◆ **What you need to do**
The output must match the entries below exactly, with pictures removed.

◆ **Supplied entries**
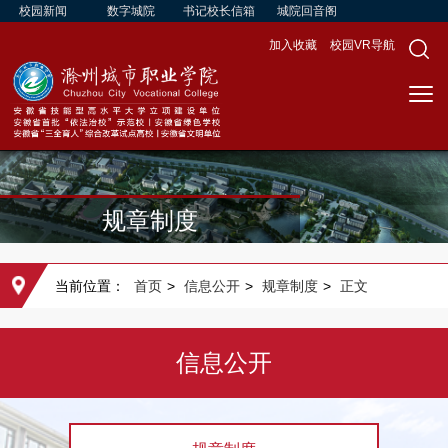
校园新闻
数字城院
书记校长信箱
城院回音阁
加入收藏
校园VR导航
规章制度
当前位置：
首页
>
信息公开
>
规章制度
>
正文
信息公开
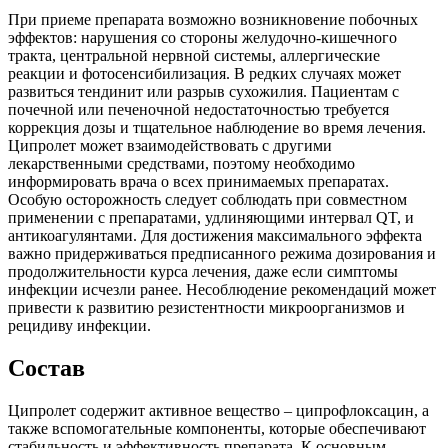
При приеме препарата возможно возникновение побочных
эффектов: нарушения со стороны желудочно-кишечного
тракта, центральной нервной системы, аллергические
реакции и фотосенсибилизация. В редких случаях может
развиться тендинит или разрыв сухожилия. Пациентам с
почечной или печеночной недостаточностью требуется
коррекция дозы и тщательное наблюдение во время лечения.
Ципролет может взаимодействовать с другими
лекарственными средствами, поэтому необходимо
информировать врача о всех принимаемых препаратах.
Особую осторожность следует соблюдать при совместном
применении с препаратами, удлиняющими интервал QT, и
антикоагулянтами. Для достижения максимального эффекта
важно придерживаться предписанного режима дозирования и
продолжительности курса лечения, даже если симптомы
инфекции исчезли ранее. Несоблюдение рекомендаций может
привести к развитию резистентности микроорганизмов и
рецидиву инфекции.
Состав
Ципролет содержит активное вещество – ципрофлоксацин, а
также вспомогательные компоненты, которые обеспечивают
стабильность и эффективность препарата. К основным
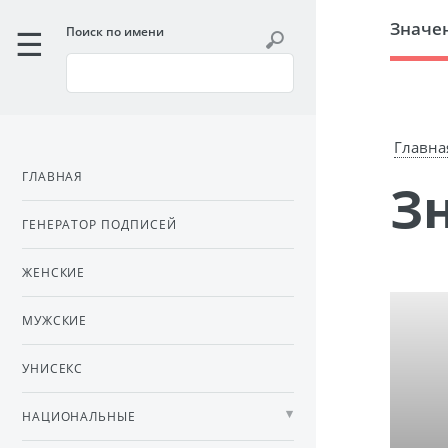
Значе
Поиск по имени
Главна
ГЛАВНАЯ
ГЕНЕРАТОР ПОДПИСЕЙ
ЖЕНСКИЕ
МУЖСКИЕ
УНИСЕКС
НАЦИОНАЛЬНЫЕ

◆ **Reply**
校园新闻
数字城院
书记校长信箱
城院回音阁
加入收藏
校园VR导航
规章制度
当前位置：
首页
>
信息公开
>
规章制度
>
正文
信息公开
При приеме препарата возможно возникновение побочных
эффектов: нарушения со стороны желудочно-кишечного
тракта, центральной нервной системы, аллергические
реакции и фотосенсибилизация. В редких случаях может
развиться тендинит или разрыв сухожилия. Пациентам с
почечной или печеночной недостаточностью требуется
коррекция дозы и тщательное наблюдение во время лечения.
Ципролет может взаимодействовать с другими
лекарственными средствами, поэтому необходимо
информировать врача о всех принимаемых препаратах.
Особую осторожность следует соблюдать при совместном
применении с препаратами, удлиняющими интервал QT, и
антикоагулянтами. Для достижения максимального эффекта
важно придерживаться предписанного режима дозирования и
продолжительности курса лечения, даже если симптомы
инфекции исчезли ранее. Несоблюдение рекомендаций может
привести к развитию резистентности микроорганизмов и
рецидиву инфекции.
Состав
Ципролет содержит активное вещество – ципрофлоксацин, а
также вспомогательные компоненты, которые обеспечивают
стабильность и эффективность препарата. К основным
Значе
Поиск по имени
Главна
ГЛАВНАЯ
ГЕНЕРАТОР ПОДПИСЕЙ
ЖЕНСКИЕ
МУЖСКИЕ
УНИСЕКС
НАЦИОНАЛЬНЫЕ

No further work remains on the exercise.